The protests in Sudan against the military authorities of the Sovereign Council of Transition continue unabated, and on January 13 a senior Sudanese defense official died during clashes between protesters and police forces.
The initiative of the UN Secretary General’s Special Representative for Sudan, Volker Perthes, who on January 11 announced the launch of a political initiative aimed at defining a national dialogue, doesn’t seem to have been successful. The Association of Sudanese Professionals (SPA) has rejected the initiative of Perthes “if the negotiating table should also include military forces”, in fact demolishing any possibility of compromise favored by the UN.
Any possibility of dialogue that includes the military, SPA representatives have argued, represents a de facto legitimization of the military government, which opposition forces do not intend to support in any way.

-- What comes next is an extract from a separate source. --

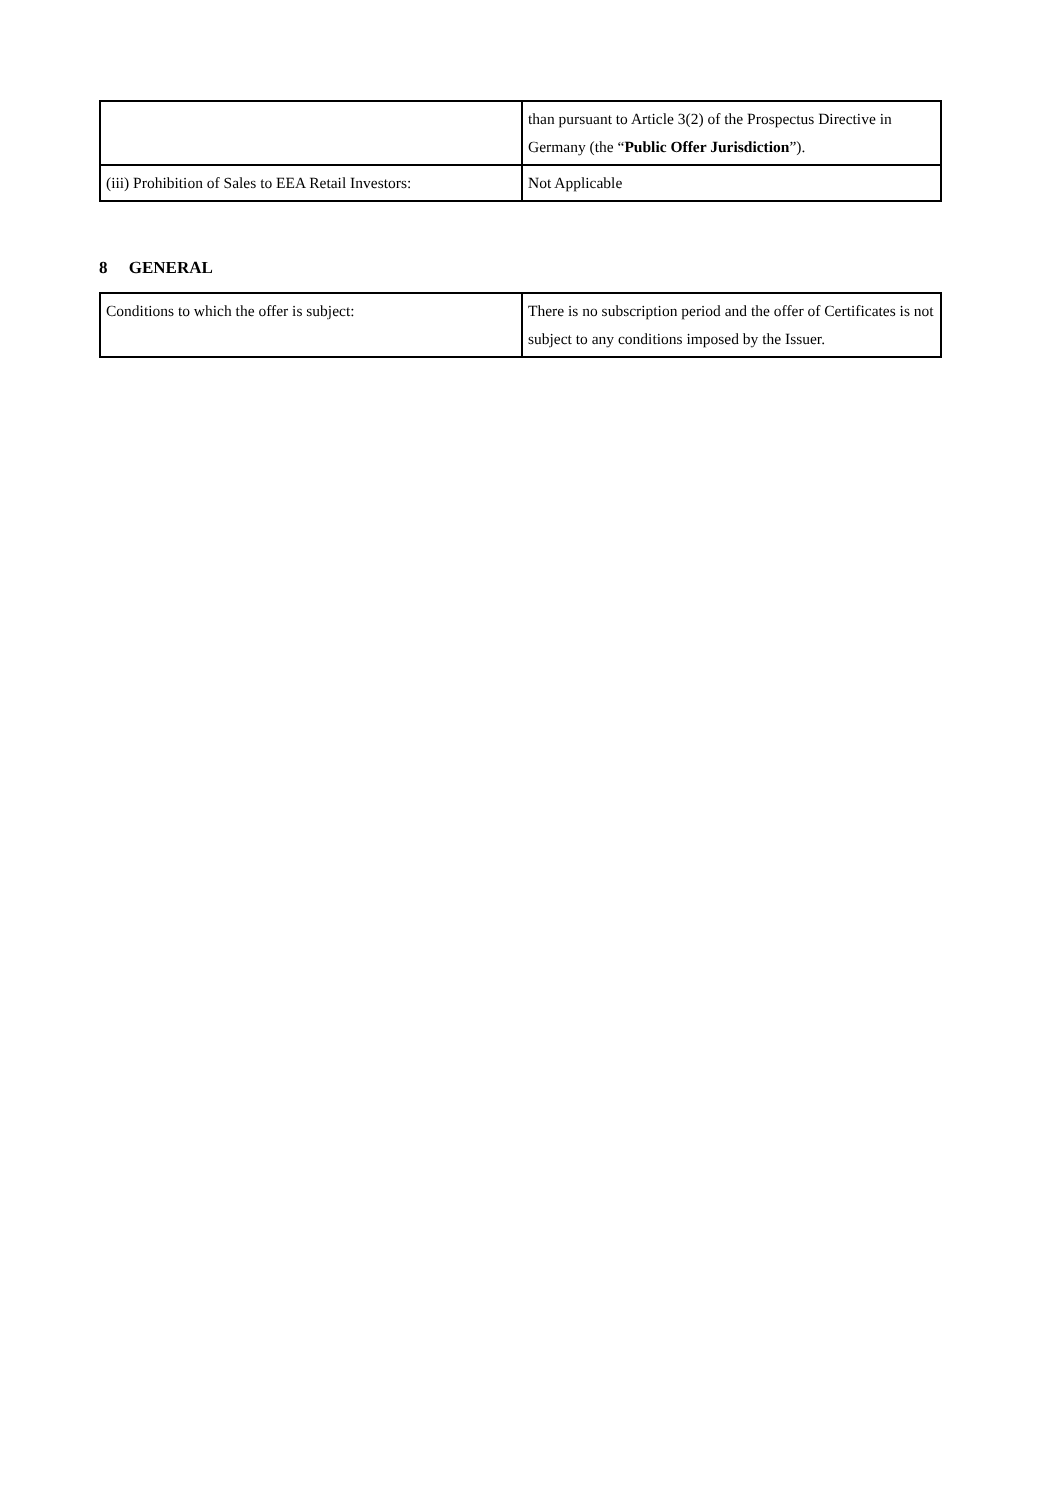| | than pursuant to Article 3(2) of the Prospectus Directive in Germany (the “ Public Offer Jurisdiction ”). |
| (iii) Prohibition of Sales to EEA Retail Investors: | Not Applicable |
8 GENERAL
| Conditions to which the offer is subject: | There is no subscription period and the offer of Certificates is not subject to any conditions imposed by the Issuer. |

The new Special Representative for the Horn of Africa of the U.S. State Department, David Satterfield, announced that this week he will travel to Ethiopia and Sudan, accompanied by Assistant Secretary Molly Phee. In Khartoum they will meet with the leaders of the Sovereign Council of Transition, political representatives of the resigning government but also political representatives of the oppositions, activists and non-governmental organizations.

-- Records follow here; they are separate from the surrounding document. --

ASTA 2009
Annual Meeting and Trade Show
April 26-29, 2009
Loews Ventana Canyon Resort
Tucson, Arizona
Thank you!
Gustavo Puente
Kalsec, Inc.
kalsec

Satterfiled’s visit is intended to demonstrate to Sudan’s political and civil authorities that the U.S. commitment to furthering the process of stability and democratization in the country continues to be a priority for the U.S. government, and that Jeffrey Feltman’s resignation is not an obstacle or a change in Washington’s approach to the country.
Sudan eventually closed the border with Ethiopia at Metema again on January 15, ten days after reopening and allowing transit, following a lengthy closure period established last July as a result of the killing of a Sudanese defense official.
Transits had been re-authorized in order to facilitate the flow especially of fuel transport vehicles, and the reason for the new closure has not been communicated by the Sudanese authorities, although many believe it to be connected to the persistent conflicts related to the control of the al-Fashaga area.